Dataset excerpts
▬▬▬▬▬▬
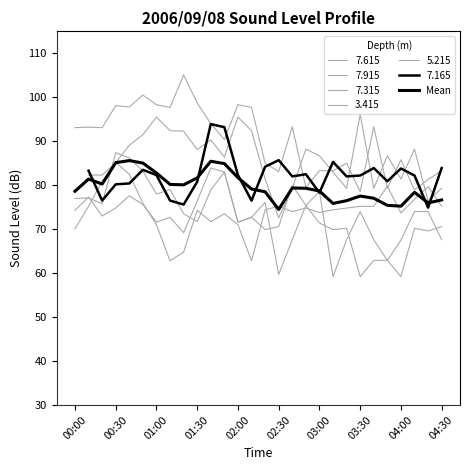

Where does the data first go above 79?

00:30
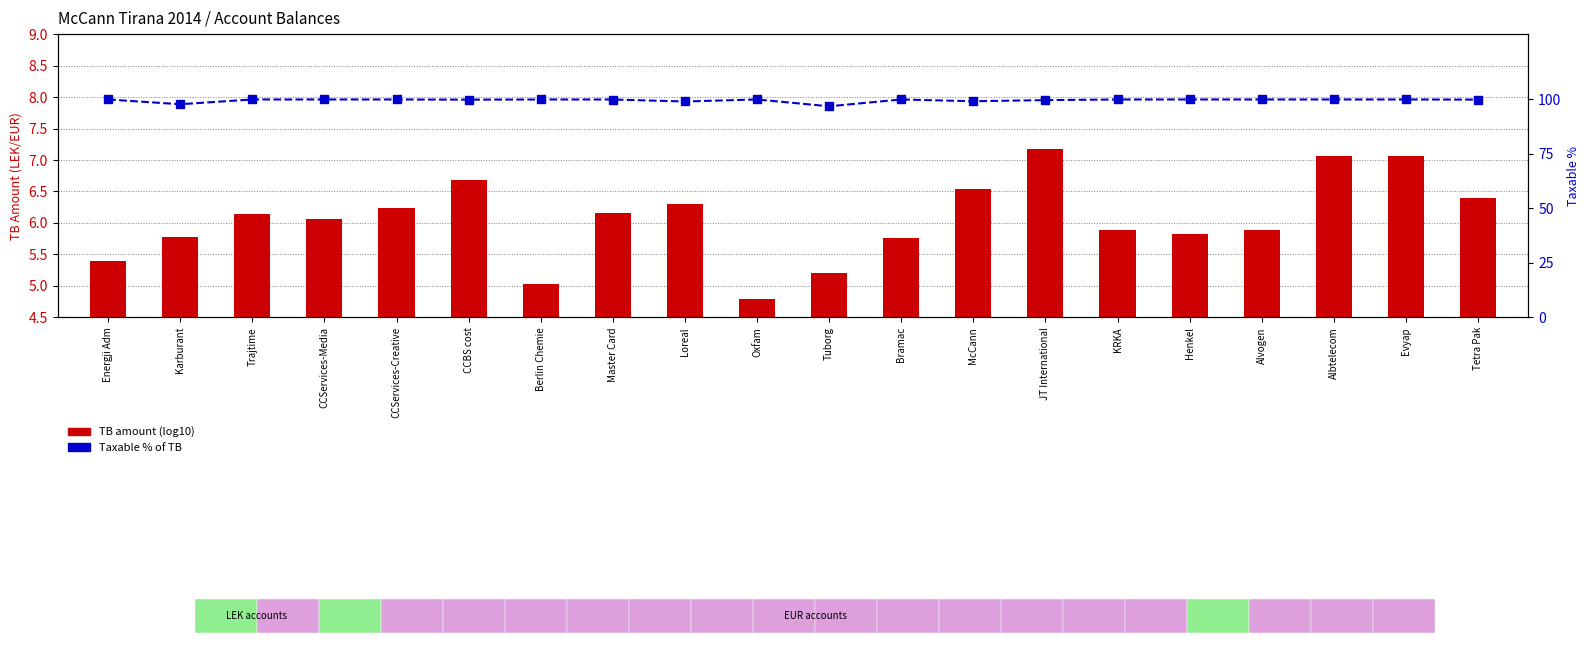

What is the greatest value displayed?

100.0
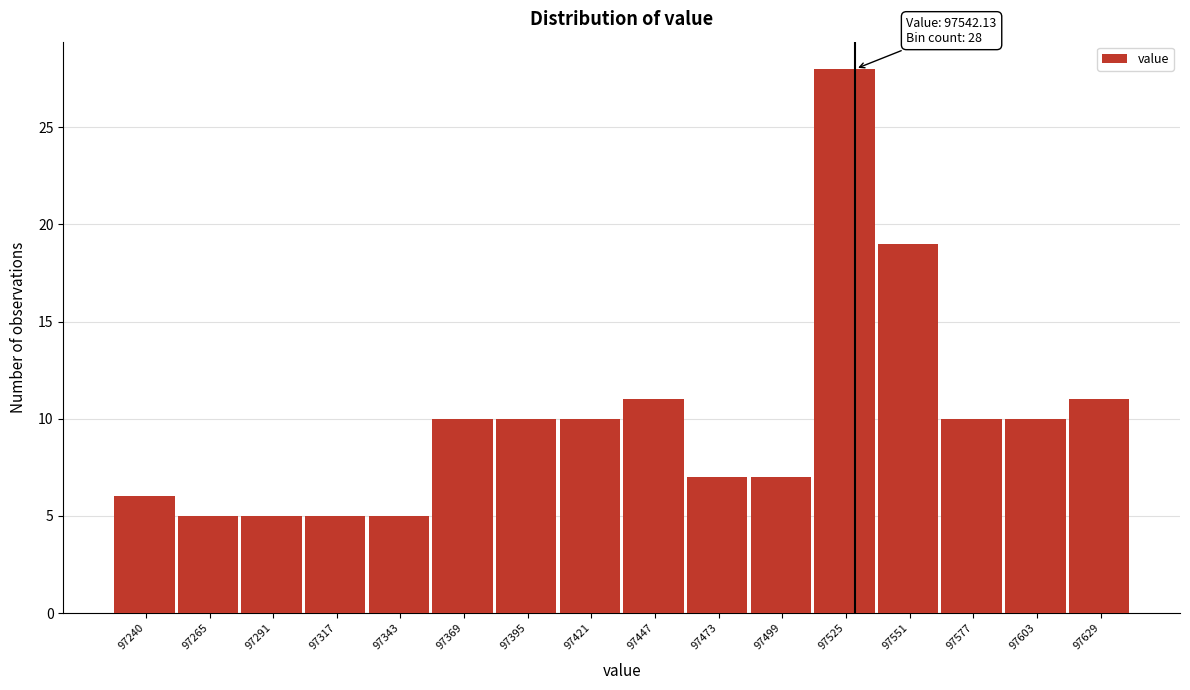

Reading left to right, extract all data points from this chart.

6	5	5	5	5	10	10	10	11	7	7	28	19	10	10	11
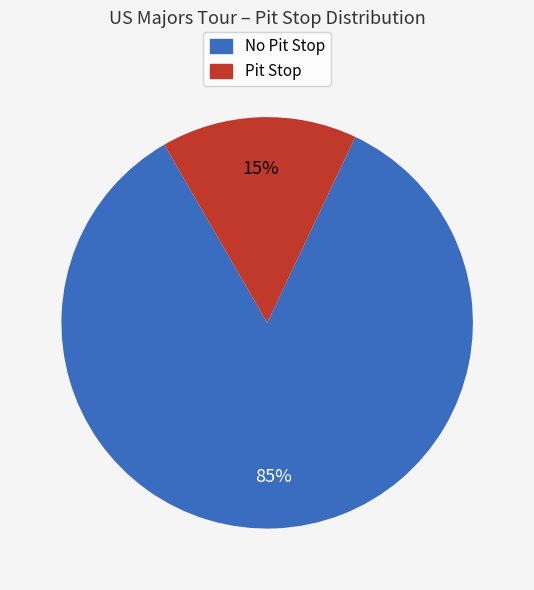

To the nearest percent, what is the average slice percentage?

50%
▬▬▬▬▬▬
Request:
Rewrite all the data above, swapping "greatest" for "highest" and keeping everything else the same. Leave the pictures out.

Output for this exercise:
Where does the data first go above 79?

00:30

What is the highest value displayed?

100.0

Reading left to right, extract all data points from this chart.

6	5	5	5	5	10	10	10	11	7	7	28	19	10	10	11

To the nearest percent, what is the average slice percentage?

50%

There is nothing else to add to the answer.